Por Ely José de Mattos, economista e professor da Escola de Negócios da PUCRS
Em dezembro passado o governo federal refez as contas dos gastos com a previdência e concluiu que gastará quase R$ 4 bilhões a menos, considerando impactos da reforma, inflação menor e as ações de pente-fino, que foram estabelecidas por lei em junho de 2019. Esta lei, aliás, estabelece até bônus de produtividade para servidores que identificarem irregularidades em processos de benefícios.
A parte do pente-fino foi razoavelmente bem-sucedida – espera-se até o final do ano uma redução acumulada de R$ 5 bilhões só em benefícios que necessitam avaliação médica para serem mantidos. Mas, a redução da fila de pedidos não teve o mesmo sucesso. Hoje, cerca de 2,0 milhões de pedidos pendentes de análise abarrotam as prateleiras do INSS. A nova força-tarefa proposta pelo governo Bolsonaro envolve a contratação de militares da reserva para auxiliar nas análises.
A força-tarefa, na realidade, não passa de um remendo de um governo que ignora a importância do atendimento aos mais pobres. A reforma da previdência foi aprovada e junto com ela avançou o sucateamento das estruturas do INSS, que limita cada vez mais o atendimento ao cidadão.
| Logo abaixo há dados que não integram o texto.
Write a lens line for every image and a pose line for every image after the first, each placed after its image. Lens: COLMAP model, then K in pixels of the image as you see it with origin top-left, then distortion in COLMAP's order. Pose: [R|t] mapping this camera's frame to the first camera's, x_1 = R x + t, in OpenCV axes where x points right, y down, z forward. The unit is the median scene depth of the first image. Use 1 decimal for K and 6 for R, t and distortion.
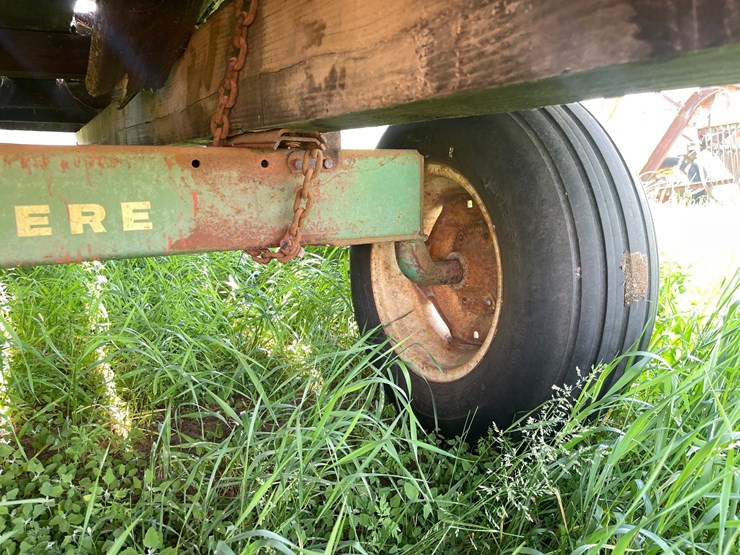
lens RADIAL K [[553.5, 0, 368.1], [0, 553.5, 278.0], [0, 0, 1]] dist [0.051675, -0.064736]
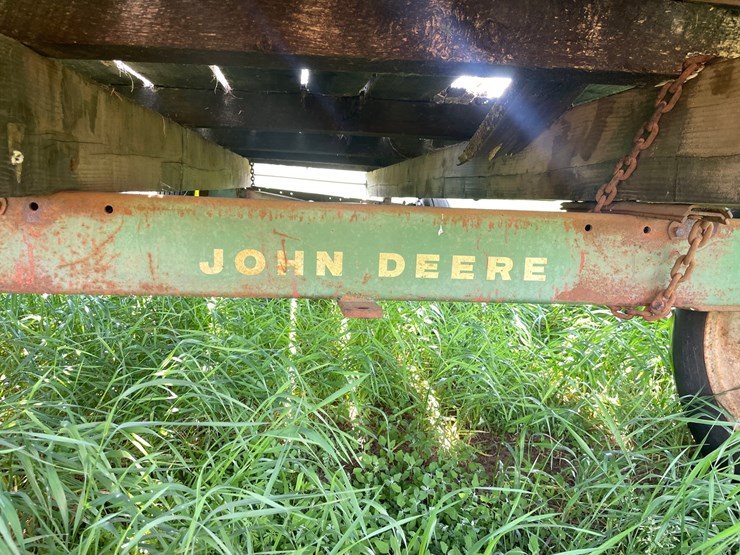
lens RADIAL K [[553.5, 0, 371.9], [0, 553.5, 279.0], [0, 0, 1]] dist [0.051675, -0.064736]
pose [[0.918530, 0.102204, -0.381912, -0.267174], [-0.124651, 0.991603, -0.034431, -0.005463], [0.375186, 0.079232, 0.923557, -0.218927]]
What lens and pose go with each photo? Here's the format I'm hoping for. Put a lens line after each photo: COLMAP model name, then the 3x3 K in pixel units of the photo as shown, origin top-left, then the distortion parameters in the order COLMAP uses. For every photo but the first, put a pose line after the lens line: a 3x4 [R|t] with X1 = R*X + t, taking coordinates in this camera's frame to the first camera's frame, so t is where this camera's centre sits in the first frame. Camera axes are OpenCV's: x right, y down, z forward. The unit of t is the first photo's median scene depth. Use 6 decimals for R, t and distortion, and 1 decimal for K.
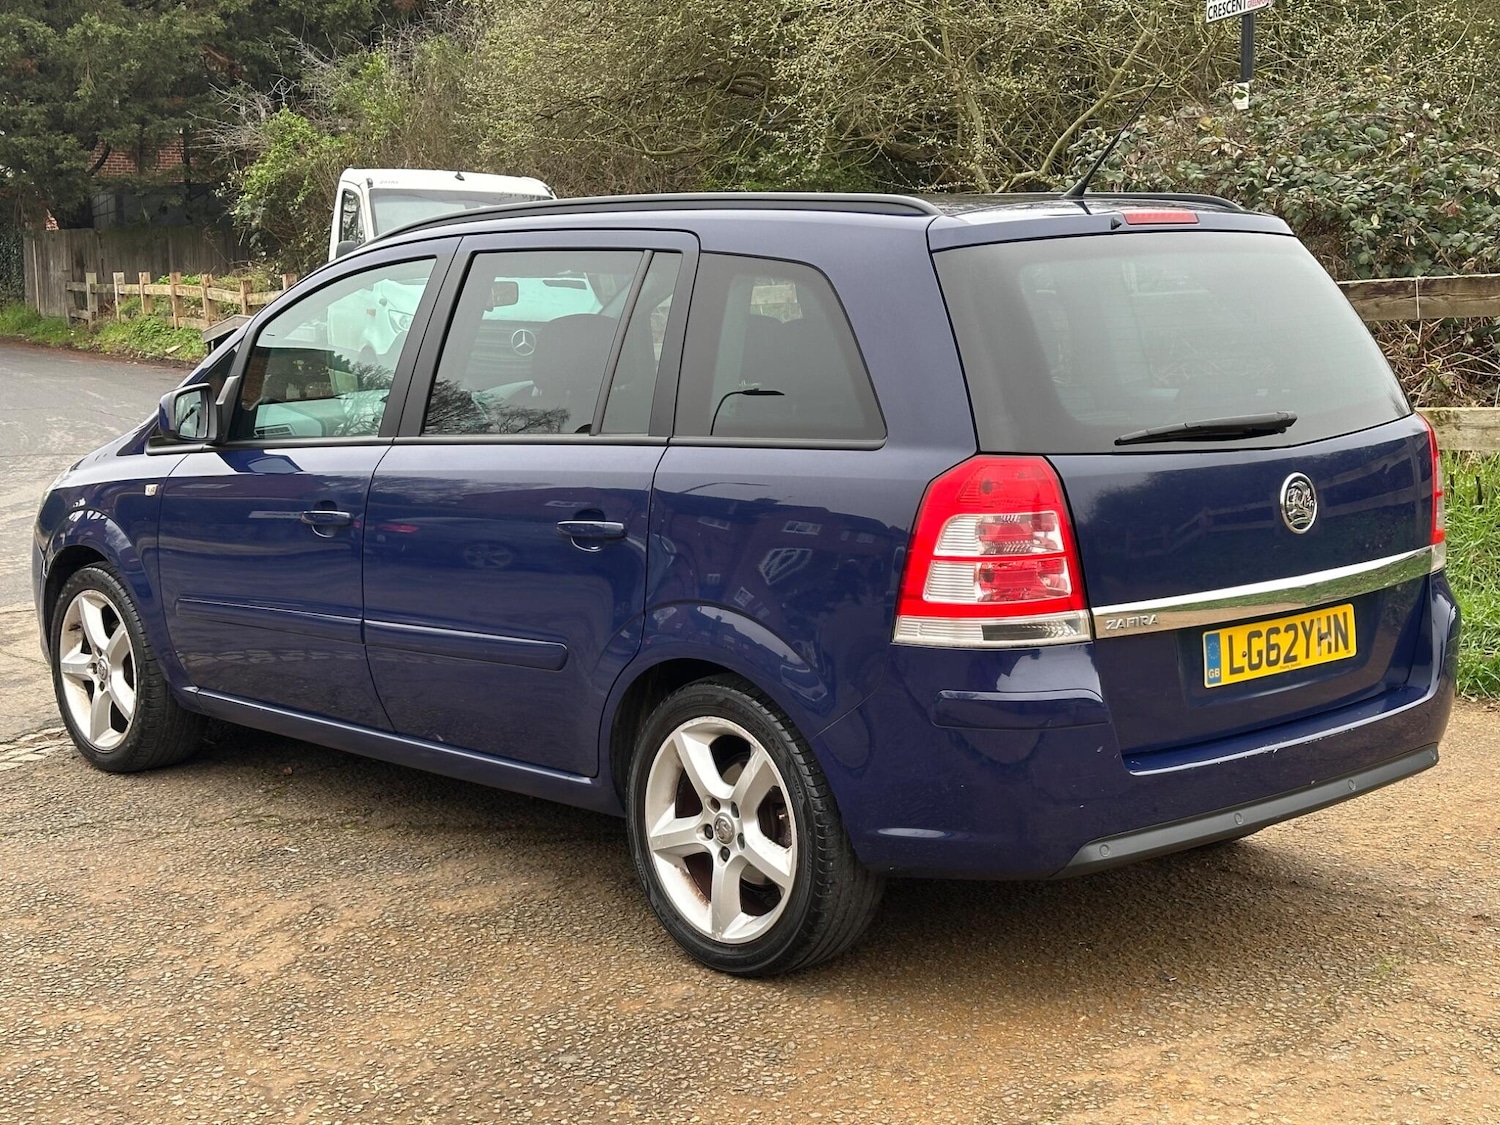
lens RADIAL K [[2288.2, 0, 744.1], [0, 2288.2, 582.7], [0, 0, 1]] dist [0.128828, -0.024082]
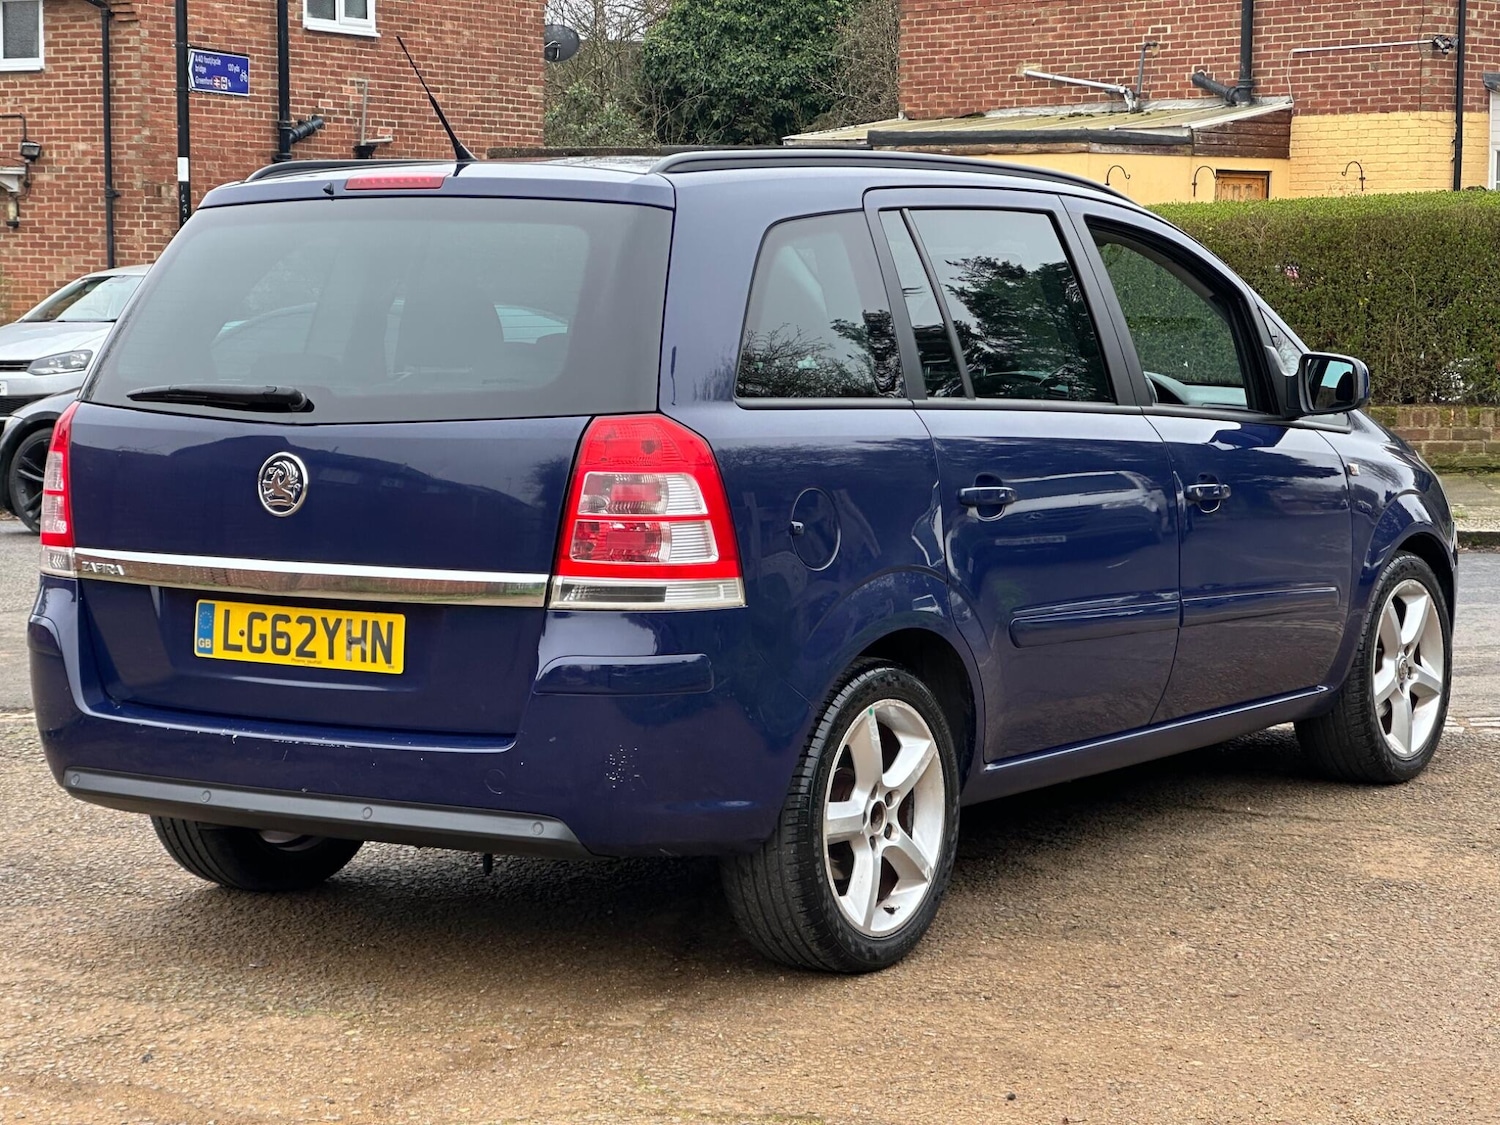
lens RADIAL K [[3313.2, 0, 750.0], [0, 3313.2, 562.5], [0, 0, 1]] dist [0.163126, 0.761239]
pose [[0.251356, 0.101264, -0.962583, 1.557948], [-0.141158, 0.987714, 0.067047, -0.117693], [0.957546, 0.119024, 0.262562, 0.808265]]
A mesma lógica se percebe na assistência social em geral. A agenda social do governo federal é altamente errática, minando inclusive o Bolsa Família, que também tem fila de espera de 700 mil famílias e está constantemente sob risco de ficar sem recursos. O pagamento do 13º só ocorreu, vale lembrar, graças à recursos oriundos da demora nas concessões de benefícios do INSS e também do pente-fino.
O próprio Ministro da Cidadania, Osmar Terra, empresta pouca atenção ao Bolsa Família. Para se ter uma ideia, fiz uma análise das postagens do ministro na sua conta no Twitter em 2019: ele usou nove vezes mais a palavra "maconha" do que "bolsa família" nas suas postagens; as expressões "pobre" ou "pobreza" aparecem em pouco mais de 1% dos tweets do ministro. Pode parecer bobagem, mas dá uma ideia de onde a energia se concentra.
A agenda social do governo federal está em pé de guerra com a agenda fiscal. E preocupa muito o desleixo generalizado com os mais pobres. Com o "time fiscal" sempre no leme, a conta tem caído invariavelmente no colo dos mais pobres, que são os que têm a menor representatividade política. É preciso ter consciência que é em tempos de crise que a proteção social se faz mais necessária. Ela jamais poderia ser moeda de troca em ajuste fiscal.